抜粋元
....................
昭和16年3月1日:小田原急行鉄道が鬼怒川水力電気と合併し、小田急電鉄となる。
昭和17年5月1日:小田急電鉄が東京横浜電鉄などと合併し、東京急行電鉄(大東急)発足。
 小田急電鉄帝都線は東京急行電鉄井の頭線に改称される。
昭和20年5月25日:東京(山手)大空襲により、在籍29両のうち23両を焼失。
昭和20年6月:上記空襲を受け、補充車両の搬入のため、代田連絡線を井の頭線
 代田二丁目駅(現・新代田駅)と小田原線世田ヶ谷中原(現・世田谷代田)間に敷設。
昭和23年6月1日:大東急解体。井の頭線は京王帝都電鉄の路線になる。
昭和26年12月1日:一高前駅を東大前駅に改称。
昭和27年:代田連絡線廃止。
昭和37年:3000系電車就役。京王で最初のステンレスカー。
 現在のレインボーカラーの奔りとなる。
昭和40年7月11日:駒場駅と東大前駅を統合して駒場東大前駅開業(旧駒場駅が廃止)。
....................
データ一覧
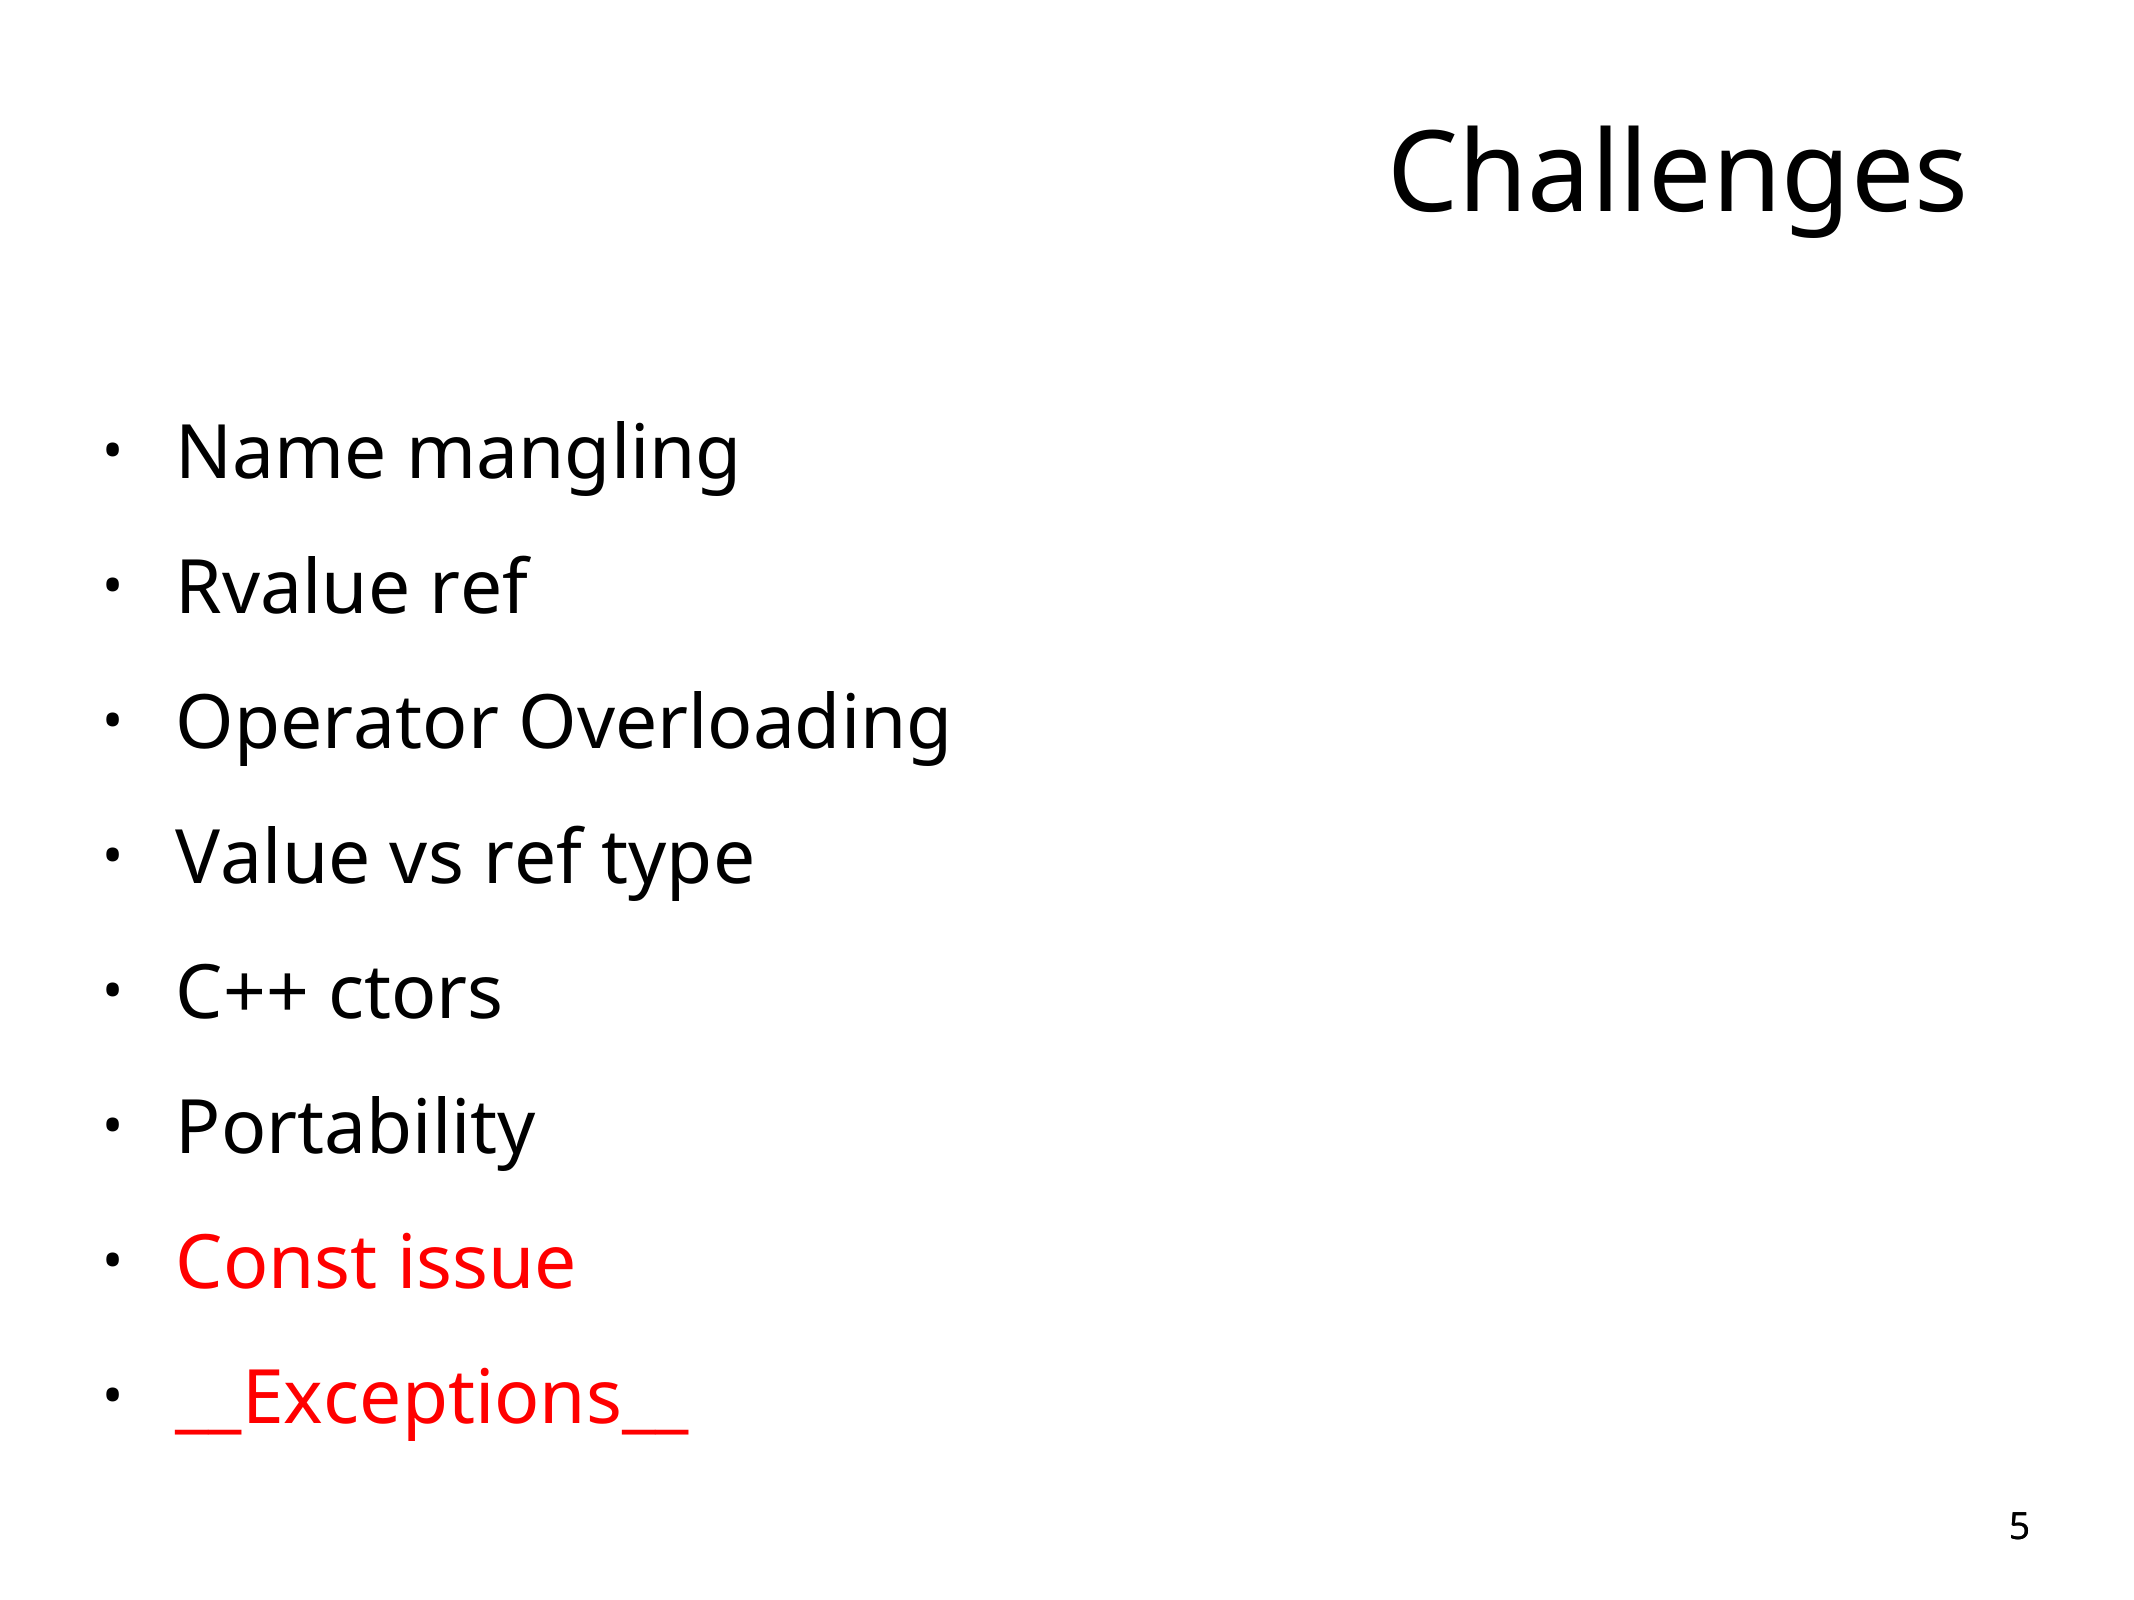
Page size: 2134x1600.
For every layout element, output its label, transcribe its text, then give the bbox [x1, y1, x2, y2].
....................
取り組む課題
[1] 井の頭線の沿革のうち、「昭和17年5月1日:小田急電」から「昭和26年12月1日:一高前駅を東大前駅に改称。」まで（終わりの語句も含めて）を、一字も変えずにもう一度書き出してください。
[2] 井の頭線の沿革によると、昭和37年に就役した3000系電車は京王にとってどのような車両でしたか。
[3] 井の頭線の沿革に基づき、昭和20年6月に代田連絡線が敷設された理由を1～3文で説明してください。
上の一覧は使わなくてかまいません。

回答
[1]
昭和17年5月1日:小田急電鉄が東京横浜電鉄などと合併し、東京急行電鉄(大東急)発足。
 小田急電鉄帝都線は東京急行電鉄井の頭線に改称される。
昭和20年5月25日:東京(山手)大空襲により、在籍29両のうち23両を焼失。
昭和20年6月:上記空襲を受け、補充車両の搬入のため、代田連絡線を井の頭線
 代田二丁目駅(現・新代田駅)と小田原線世田ヶ谷中原(現・世田谷代田)間に敷設。
昭和23年6月1日:大東急解体。井の頭線は京王帝都電鉄の路線になる。
昭和26年12月1日:一高前駅を東大前駅に改称。

[2] 京王で最初のステンレスカーでした。

[3] 昭和20年5月25日の東京(山手)大空襲で、在籍29両のうち23両を焼失しました。この空襲を受け、補充車両を搬入するために代田連絡線が敷設されました。